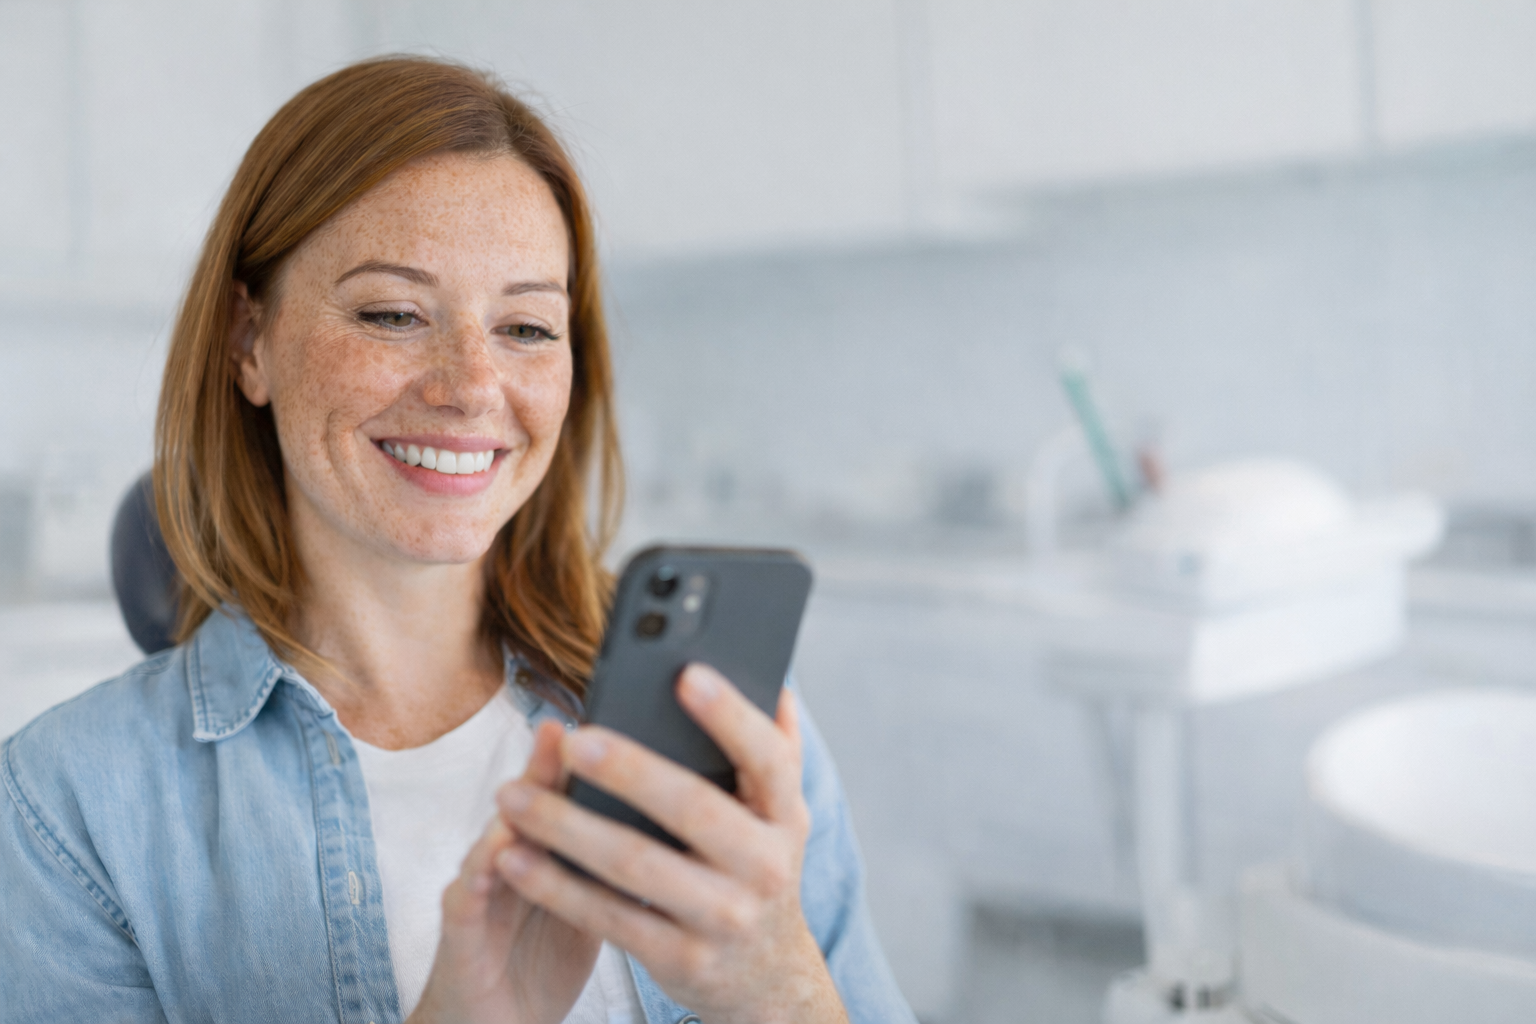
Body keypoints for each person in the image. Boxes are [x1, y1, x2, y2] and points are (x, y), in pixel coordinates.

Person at [0, 56, 913, 1024]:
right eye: (393, 313)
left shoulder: (726, 727)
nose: (474, 386)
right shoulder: (65, 813)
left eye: (525, 327)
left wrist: (782, 992)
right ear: (247, 340)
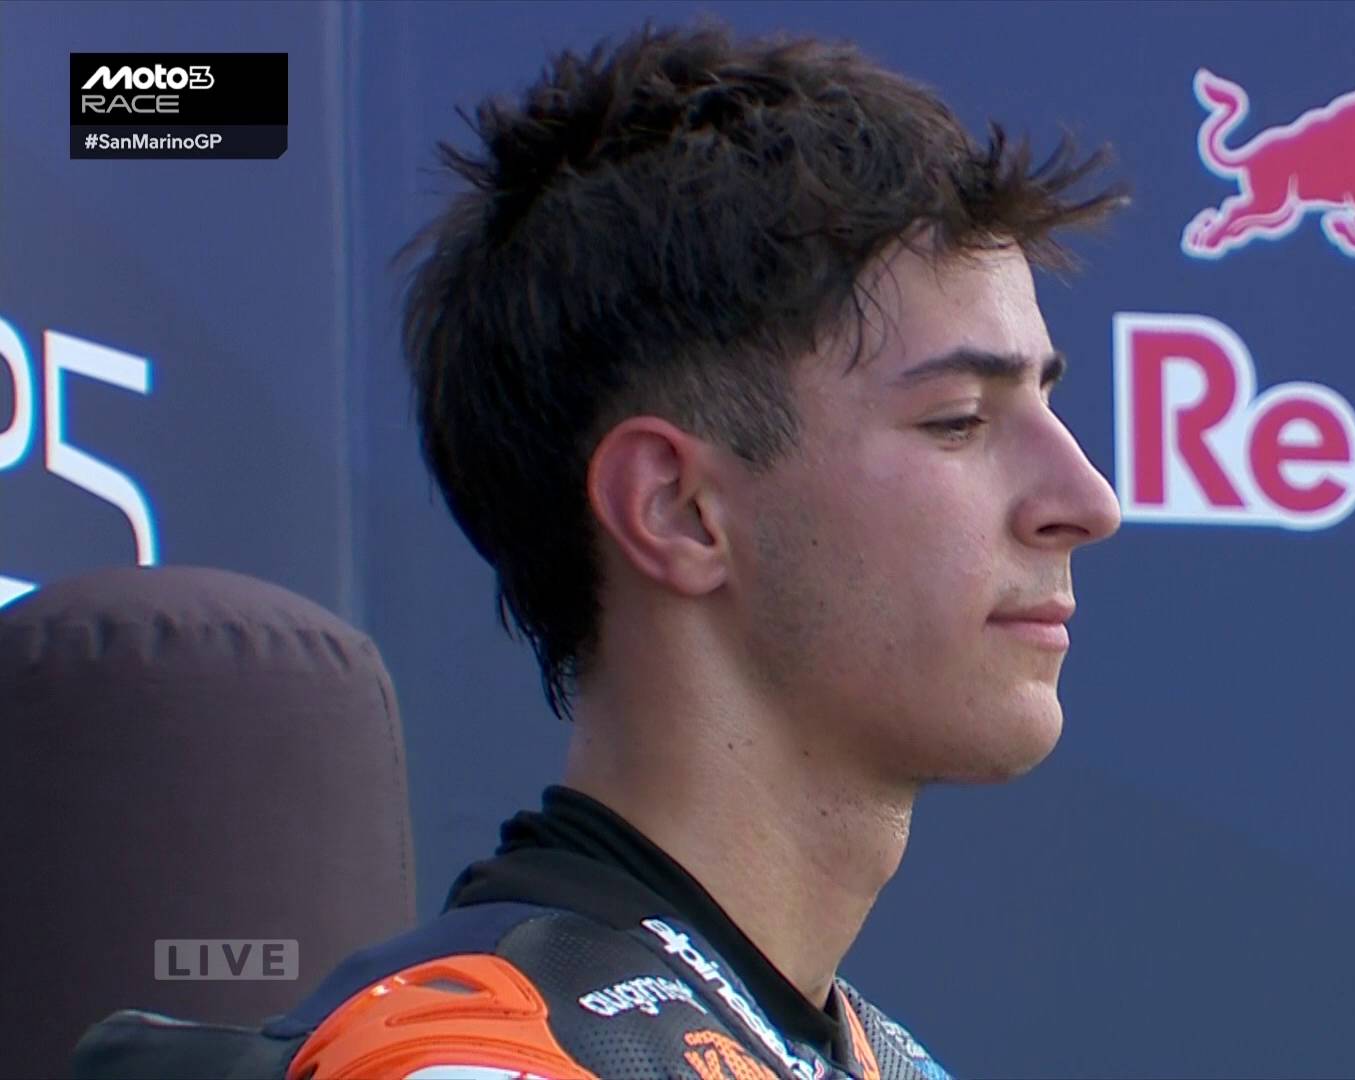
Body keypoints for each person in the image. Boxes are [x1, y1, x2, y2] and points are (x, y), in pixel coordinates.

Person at [74, 20, 1125, 1080]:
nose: (1089, 501)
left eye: (1047, 402)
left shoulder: (876, 1056)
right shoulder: (478, 1062)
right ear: (677, 510)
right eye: (957, 420)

## TASK REQUIREMENTS
Line by line, write out the entries exactly, and leave the pictures out.

## SOLVED PROBLEM
Body keypoints for each person in the image. Boxes are [x1, y1, x2, y2] and points are (x, y), in pixel coordinates.

Person at [0, 56, 913, 1024]:
right eye: (393, 313)
left shoulder: (726, 727)
nose: (474, 386)
right shoulder: (65, 813)
left eye: (525, 327)
left wrist: (782, 992)
right ear: (247, 340)
Body keypoints for each person in the image. Boxes are [x1, y1, x2, y2] and points are (x, y), in pixel coordinates.

Person at [74, 20, 1125, 1080]:
nose: (1089, 501)
left eye: (1047, 402)
left shoulder: (876, 1056)
right shoulder: (478, 1062)
right ear: (677, 510)
right eye: (957, 420)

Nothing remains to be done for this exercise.